## PROBLEM
Starting at the line that contains "Přejít na obsah", copy each line through the end of the listing below. Include both ends and output nothing more.
━━━━━ MATERIAL TO PROCESS
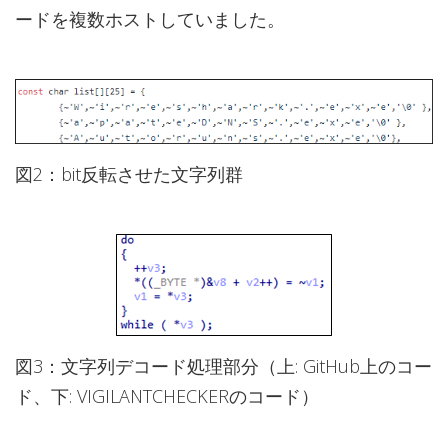
ードを複数ホストしていました。
図2：bit反転させた文字列群
図3：文字列デコード処理部分（上: GitHub上のコー
ド、下: VIGILANTCHECKERのコード）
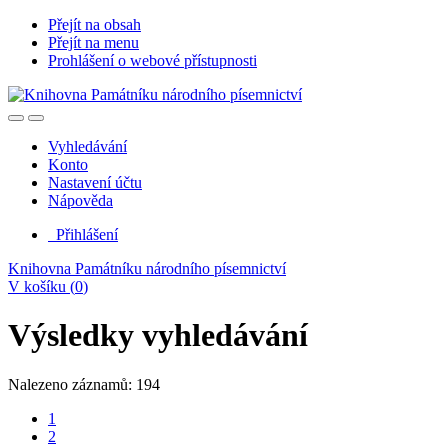
Přejít na obsah
Přejít na menu
Prohlášení o webové přístupnosti
Vyhledávání
Konto
Nastavení účtu
Nápověda
Přihlášení
Knihovna Památníku národního písemnictví
V košíku (
0
)
Výsledky vyhledávání
Nalezeno záznamů: 194
1
2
━━━━━━━━━━
## THE COMPLETED TASK
Přejít na obsah
Přejít na menu
Prohlášení o webové přístupnosti
Vyhledávání
Konto
Nastavení účtu
Nápověda
Přihlášení
Knihovna Památníku národního písemnictví
V košíku (
0
)
Výsledky vyhledávání
Nalezeno záznamů: 194
1
2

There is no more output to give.